- WORK TO COMPLETE:
All of the records below are to be printed exactly; the pictures are to be left out.

- Circuit design data:
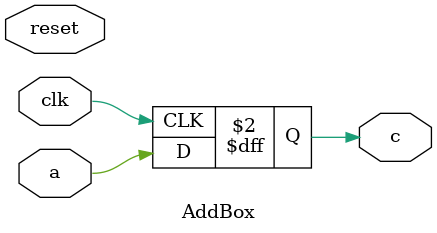
<source format=sv>


module AddBox (
      input   a,
      output reg  c,
      input   clk,
      input   reset);
  always @ (posedge clk) begin
    c <= a;
  end

endmodule


</source>
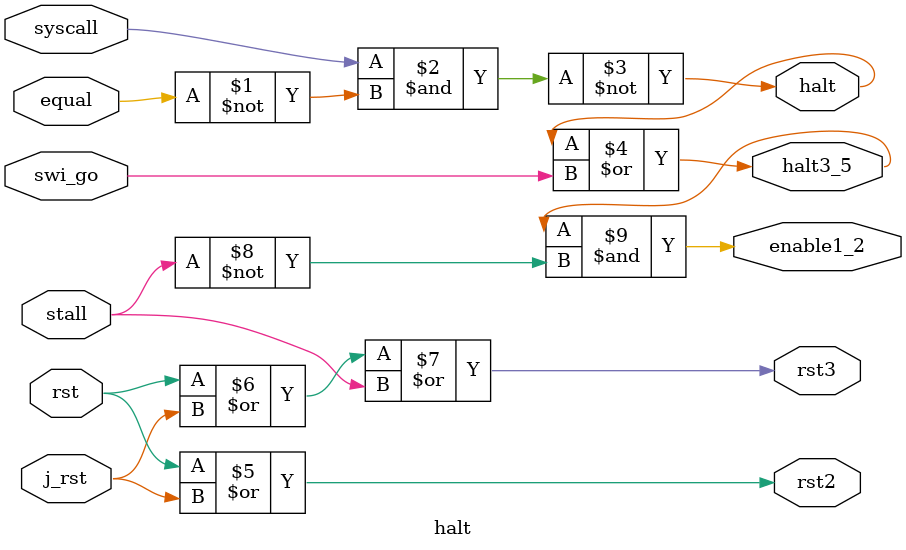
<source format=v>
module halt(
	rst,halt,swi_go,
	stall,j_rst,
    syscall,equal,
    enable1_2,rst2,rst3,halt3_5
    );
	input rst,swi_go;
	input stall,j_rst,syscall;
	input equal;
	output halt,halt3_5;
	output enable1_2,rst2,rst3;
	//assign halt = ~(syscall & equal );
	assign halt = (~(syscall & ~equal ));
	assign halt3_5 = halt | swi_go;
	assign rst2 = rst | j_rst;
	assign rst3 = rst | j_rst | stall;
	assign enable1_2 = halt3_5 & (~stall);
endmodule

</source>
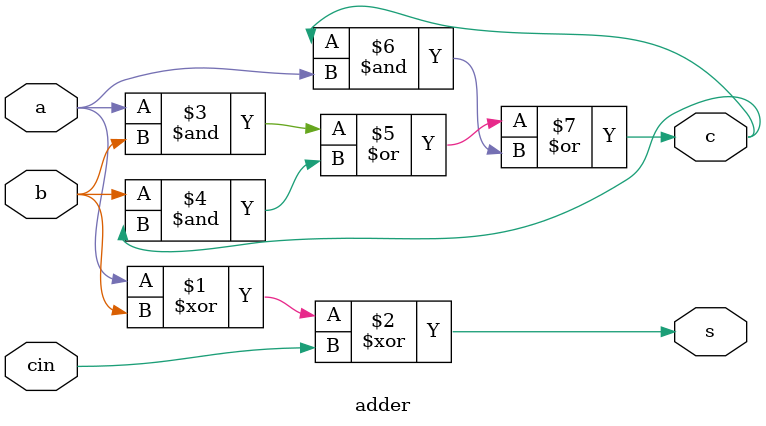
<source format=v>
`timescale 1ns / 1ps
module adder(a,b,cin,s,c);
input a,b,cin;
output s,c;
assign s=a^b^cin;
assign c=(a&b)|(b&c)|(c&a);
endmodule

</source>
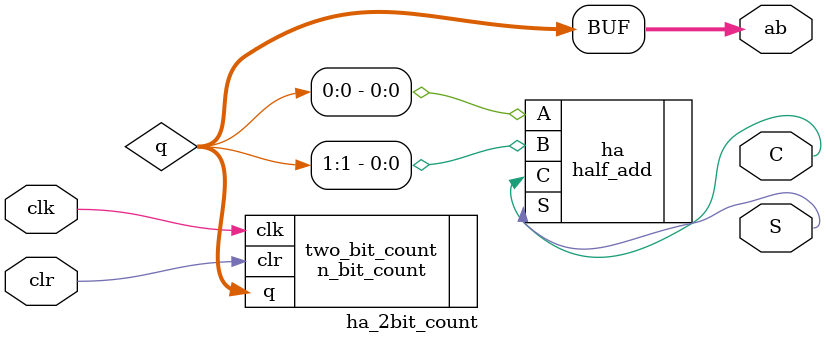
<source format=v>
`timescale 1ns / 1ps


module ha_2bit_count(
    //half adder vars
    output S,
    output C,

    //2 bit counter vars
    input clk,
    input clr,
    output [1:0] ab
    );
    wire[1:0] q;
    assign ab = q; //so that we can see the inputs
    
    n_bit_count #(.N(2)) two_bit_count(.clk(clk),.clr(clr), .q(q));
    half_add ha(.A(q[0]),.B(q[1]),.C(C),.S(S));


endmodule

</source>
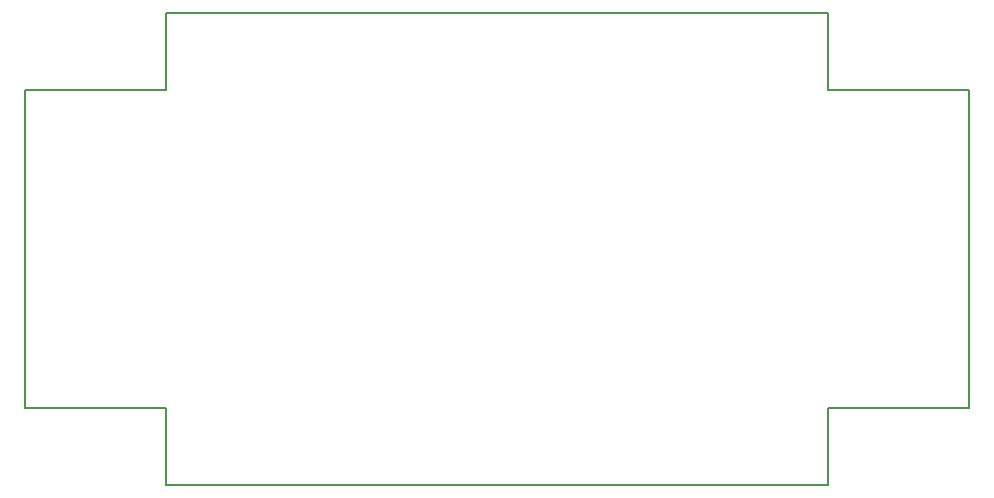
<source format=gbr>
G04 #@! TF.GenerationSoftware,KiCad,Pcbnew,5.0.1*
G04 #@! TF.CreationDate,2019-03-19T18:21:43+03:00*
G04 #@! TF.ProjectId,gps-timestamper,6770732D74696D657374616D7065722E,rev?*
G04 #@! TF.SameCoordinates,Original*
G04 #@! TF.FileFunction,Profile,NP*
%FSLAX46Y46*%
G04 Gerber Fmt 4.6, Leading zero omitted, Abs format (unit mm)*
G04 Created by KiCad (PCBNEW 5.0.1) date Вт 19 мар 2019 18:21:43*
%MOMM*%
%LPD*%
G01*
G04 APERTURE LIST*
%ADD10C,0.150000*%
G04 APERTURE END LIST*
D10*
X23000000Y-29500000D02*
X35000000Y-29500000D01*
X23000000Y-56500000D02*
X23000000Y-29500000D01*
X35000000Y-56500000D02*
X23000000Y-56500000D01*
X91000000Y-56500000D02*
X91000000Y-63000000D01*
X103000000Y-56500000D02*
X91000000Y-56500000D01*
X103000000Y-29500000D02*
X103000000Y-56500000D01*
X91000000Y-29500000D02*
X103000000Y-29500000D01*
X91000000Y-23000000D02*
X91000000Y-29500000D01*
X35000000Y-63000000D02*
X35000000Y-56500000D01*
X35000000Y-23000000D02*
X35000000Y-29500000D01*
X35000000Y-63000000D02*
X91000000Y-63000000D01*
X35000000Y-23000000D02*
X91000000Y-23000000D01*
M02*

</source>
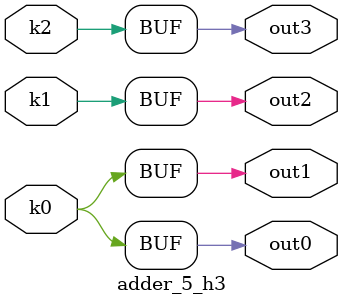
<source format=v>
module adder_5(pi0, pi1, pi2, pi3, pi4, pi5, pi6, po0, po1, po2, po3);
input pi0, pi1, pi2, pi3, pi4, pi5, pi6;
output po0, po1, po2, po3;
wire k0, k1, k2;
adder_5_w3 DUT1 (pi0, pi1, pi2, pi3, pi4, pi5, pi6, k0, k1, k2);
adder_5_h3 DUT2 (k0, k1, k2, po0, po1, po2, po3);
endmodule

module adder_5_w3(in0, in1, in2, in3, in4, in5, in6, k0, k1, k2);
input in0, in1, in2, in3, in4, in5, in6;
output k0, k1, k2;
assign k0 =   ((~in4 ^ in1) & ((((in6 & (in3 | ~in0)) | (in3 & ~in0)) & (in5 | in2)) | (in5 & in2))) | (((~in3 & in0) | (~in6 & (~in3 | in0))) & (~in5 | ~in2) & (in4 ^ in1)) | (~in5 & ~in2 & (in4 ^ in1));
assign k1 =   ((~in5 ^ in2) & ((in6 & (in3 | ~in0)) | (in3 & ~in0))) | (((~in3 & in0) | (~in6 & (~in3 | in0))) & (in5 ^ in2));
assign k2 =   in6 ? (in3 ^ in0) : (~in3 ^ in0);
endmodule

module adder_5_h3(k0, k1, k2, out0, out1, out2, out3);
input k0, k1, k2;
output out0, out1, out2, out3;
assign out0 = k0;
assign out1 = k0;
assign out2 = k1;
assign out3 = k2;
endmodule

</source>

- OUTPUT:
<source format=sv>


module AddBox (
      input   a,
      output reg  c,
      input   clk,
      input   reset);
  always @ (posedge clk) begin
    c <= a;
  end

endmodule


</source>
<source format=v>
module halt(
	rst,halt,swi_go,
	stall,j_rst,
    syscall,equal,
    enable1_2,rst2,rst3,halt3_5
    );
	input rst,swi_go;
	input stall,j_rst,syscall;
	input equal;
	output halt,halt3_5;
	output enable1_2,rst2,rst3;
	//assign halt = ~(syscall & equal );
	assign halt = (~(syscall & ~equal ));
	assign halt3_5 = halt | swi_go;
	assign rst2 = rst | j_rst;
	assign rst3 = rst | j_rst | stall;
	assign enable1_2 = halt3_5 & (~stall);
endmodule

</source>
<source format=v>
`timescale 1ns / 1ps
module adder(a,b,cin,s,c);
input a,b,cin;
output s,c;
assign s=a^b^cin;
assign c=(a&b)|(b&c)|(c&a);
endmodule

</source>
<source format=v>
`timescale 1ns / 1ps


module ha_2bit_count(
    //half adder vars
    output S,
    output C,

    //2 bit counter vars
    input clk,
    input clr,
    output [1:0] ab
    );
    wire[1:0] q;
    assign ab = q; //so that we can see the inputs
    
    n_bit_count #(.N(2)) two_bit_count(.clk(clk),.clr(clr), .q(q));
    half_add ha(.A(q[0]),.B(q[1]),.C(C),.S(S));


endmodule

</source>
<source format=gbr>
G04 #@! TF.GenerationSoftware,KiCad,Pcbnew,5.0.1*
G04 #@! TF.CreationDate,2019-03-19T18:21:43+03:00*
G04 #@! TF.ProjectId,gps-timestamper,6770732D74696D657374616D7065722E,rev?*
G04 #@! TF.SameCoordinates,Original*
G04 #@! TF.FileFunction,Profile,NP*
%FSLAX46Y46*%
G04 Gerber Fmt 4.6, Leading zero omitted, Abs format (unit mm)*
G04 Created by KiCad (PCBNEW 5.0.1) date Вт 19 мар 2019 18:21:43*
%MOMM*%
%LPD*%
G01*
G04 APERTURE LIST*
%ADD10C,0.150000*%
G04 APERTURE END LIST*
D10*
X23000000Y-29500000D02*
X35000000Y-29500000D01*
X23000000Y-56500000D02*
X23000000Y-29500000D01*
X35000000Y-56500000D02*
X23000000Y-56500000D01*
X91000000Y-56500000D02*
X91000000Y-63000000D01*
X103000000Y-56500000D02*
X91000000Y-56500000D01*
X103000000Y-29500000D02*
X103000000Y-56500000D01*
X91000000Y-29500000D02*
X103000000Y-29500000D01*
X91000000Y-23000000D02*
X91000000Y-29500000D01*
X35000000Y-63000000D02*
X35000000Y-56500000D01*
X35000000Y-23000000D02*
X35000000Y-29500000D01*
X35000000Y-63000000D02*
X91000000Y-63000000D01*
X35000000Y-23000000D02*
X91000000Y-23000000D01*
M02*

</source>
<source format=v>
module adder_5(pi0, pi1, pi2, pi3, pi4, pi5, pi6, po0, po1, po2, po3);
input pi0, pi1, pi2, pi3, pi4, pi5, pi6;
output po0, po1, po2, po3;
wire k0, k1, k2;
adder_5_w3 DUT1 (pi0, pi1, pi2, pi3, pi4, pi5, pi6, k0, k1, k2);
adder_5_h3 DUT2 (k0, k1, k2, po0, po1, po2, po3);
endmodule

module adder_5_w3(in0, in1, in2, in3, in4, in5, in6, k0, k1, k2);
input in0, in1, in2, in3, in4, in5, in6;
output k0, k1, k2;
assign k0 =   ((~in4 ^ in1) & ((((in6 & (in3 | ~in0)) | (in3 & ~in0)) & (in5 | in2)) | (in5 & in2))) | (((~in3 & in0) | (~in6 & (~in3 | in0))) & (~in5 | ~in2) & (in4 ^ in1)) | (~in5 & ~in2 & (in4 ^ in1));
assign k1 =   ((~in5 ^ in2) & ((in6 & (in3 | ~in0)) | (in3 & ~in0))) | (((~in3 & in0) | (~in6 & (~in3 | in0))) & (in5 ^ in2));
assign k2 =   in6 ? (in3 ^ in0) : (~in3 ^ in0);
endmodule

module adder_5_h3(k0, k1, k2, out0, out1, out2, out3);
input k0, k1, k2;
output out0, out1, out2, out3;
assign out0 = k0;
assign out1 = k0;
assign out2 = k1;
assign out3 = k2;
endmodule

</source>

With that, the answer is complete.